Study material section start

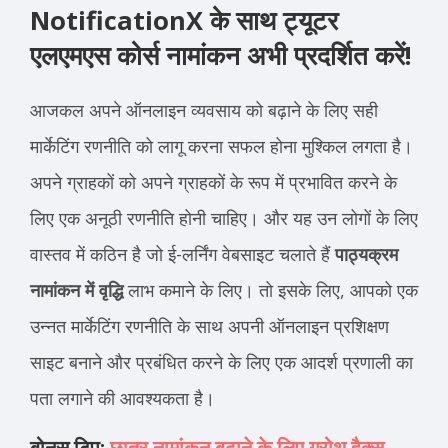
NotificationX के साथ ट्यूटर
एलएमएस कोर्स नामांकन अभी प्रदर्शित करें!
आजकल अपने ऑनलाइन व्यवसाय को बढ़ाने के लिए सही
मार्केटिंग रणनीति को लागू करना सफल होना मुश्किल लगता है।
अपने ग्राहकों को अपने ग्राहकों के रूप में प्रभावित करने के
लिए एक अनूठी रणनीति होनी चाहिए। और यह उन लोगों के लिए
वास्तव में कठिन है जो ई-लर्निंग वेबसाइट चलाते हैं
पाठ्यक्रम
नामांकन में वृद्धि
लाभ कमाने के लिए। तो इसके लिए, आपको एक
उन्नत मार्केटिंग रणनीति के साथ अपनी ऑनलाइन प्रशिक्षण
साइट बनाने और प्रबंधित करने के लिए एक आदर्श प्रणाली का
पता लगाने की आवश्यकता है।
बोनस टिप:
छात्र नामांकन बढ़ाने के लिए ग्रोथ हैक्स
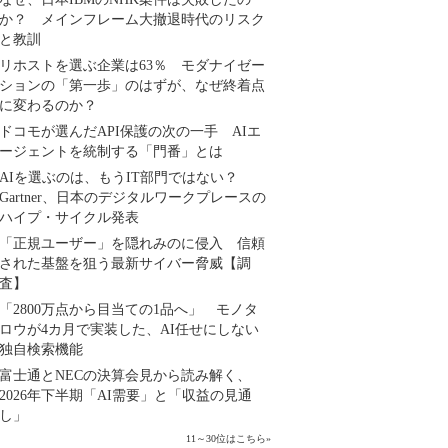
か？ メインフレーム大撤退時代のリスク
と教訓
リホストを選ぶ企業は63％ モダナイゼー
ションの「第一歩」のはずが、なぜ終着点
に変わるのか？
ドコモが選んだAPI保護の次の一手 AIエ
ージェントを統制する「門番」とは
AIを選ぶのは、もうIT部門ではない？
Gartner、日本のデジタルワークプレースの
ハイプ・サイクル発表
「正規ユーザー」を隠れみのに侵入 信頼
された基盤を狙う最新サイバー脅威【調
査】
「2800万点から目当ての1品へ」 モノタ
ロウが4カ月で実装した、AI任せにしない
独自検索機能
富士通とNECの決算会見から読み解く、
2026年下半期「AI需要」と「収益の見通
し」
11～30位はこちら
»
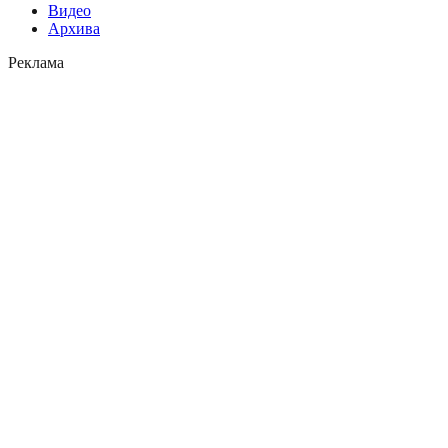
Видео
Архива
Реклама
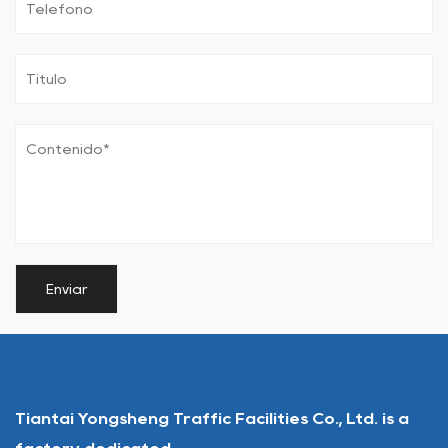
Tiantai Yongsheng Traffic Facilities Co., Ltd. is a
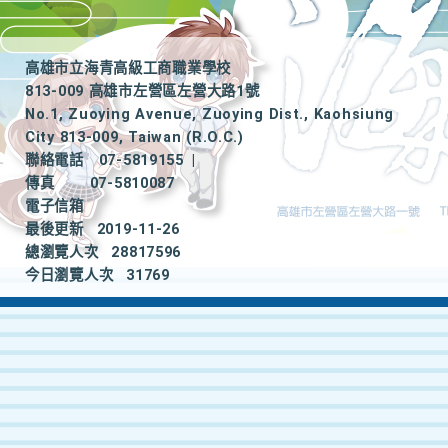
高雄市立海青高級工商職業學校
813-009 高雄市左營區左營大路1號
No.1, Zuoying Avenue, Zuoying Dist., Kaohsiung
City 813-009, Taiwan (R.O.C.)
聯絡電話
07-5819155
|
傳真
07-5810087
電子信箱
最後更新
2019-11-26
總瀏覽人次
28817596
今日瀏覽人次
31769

Study material section end

Directions
A word-for-word copy of the entries is needed, with no pictures in it.

Response to the exercise
NotificationX के साथ ट्यूटर
एलएमएस कोर्स नामांकन अभी प्रदर्शित करें!
आजकल अपने ऑनलाइन व्यवसाय को बढ़ाने के लिए सही
मार्केटिंग रणनीति को लागू करना सफल होना मुश्किल लगता है।
अपने ग्राहकों को अपने ग्राहकों के रूप में प्रभावित करने के
लिए एक अनूठी रणनीति होनी चाहिए। और यह उन लोगों के लिए
वास्तव में कठिन है जो ई-लर्निंग वेबसाइट चलाते हैं
पाठ्यक्रम
नामांकन में वृद्धि
लाभ कमाने के लिए। तो इसके लिए, आपको एक
उन्नत मार्केटिंग रणनीति के साथ अपनी ऑनलाइन प्रशिक्षण
साइट बनाने और प्रबंधित करने के लिए एक आदर्श प्रणाली का
पता लगाने की आवश्यकता है।
बोनस टिप:
छात्र नामांकन बढ़ाने के लिए ग्रोथ हैक्स
か？ メインフレーム大撤退時代のリスク
と教訓
リホストを選ぶ企業は63％ モダナイゼー
ションの「第一歩」のはずが、なぜ終着点
に変わるのか？
ドコモが選んだAPI保護の次の一手 AIエ
ージェントを統制する「門番」とは
AIを選ぶのは、もうIT部門ではない？
Gartner、日本のデジタルワークプレースの
ハイプ・サイクル発表
「正規ユーザー」を隠れみのに侵入 信頼
された基盤を狙う最新サイバー脅威【調
査】
「2800万点から目当ての1品へ」 モノタ
ロウが4カ月で実装した、AI任せにしない
独自検索機能
富士通とNECの決算会見から読み解く、
2026年下半期「AI需要」と「収益の見通
し」
11～30位はこちら
»
Видео
Архива
Реклама
Tiantai Yongsheng Traffic Facilities Co., Ltd. is a
高雄市立海青高級工商職業學校
813-009 高雄市左營區左營大路1號
No.1, Zuoying Avenue, Zuoying Dist., Kaohsiung
City 813-009, Taiwan (R.O.C.)
聯絡電話
07-5819155
|
傳真
07-5810087
電子信箱
最後更新
2019-11-26
總瀏覽人次
28817596
今日瀏覽人次
31769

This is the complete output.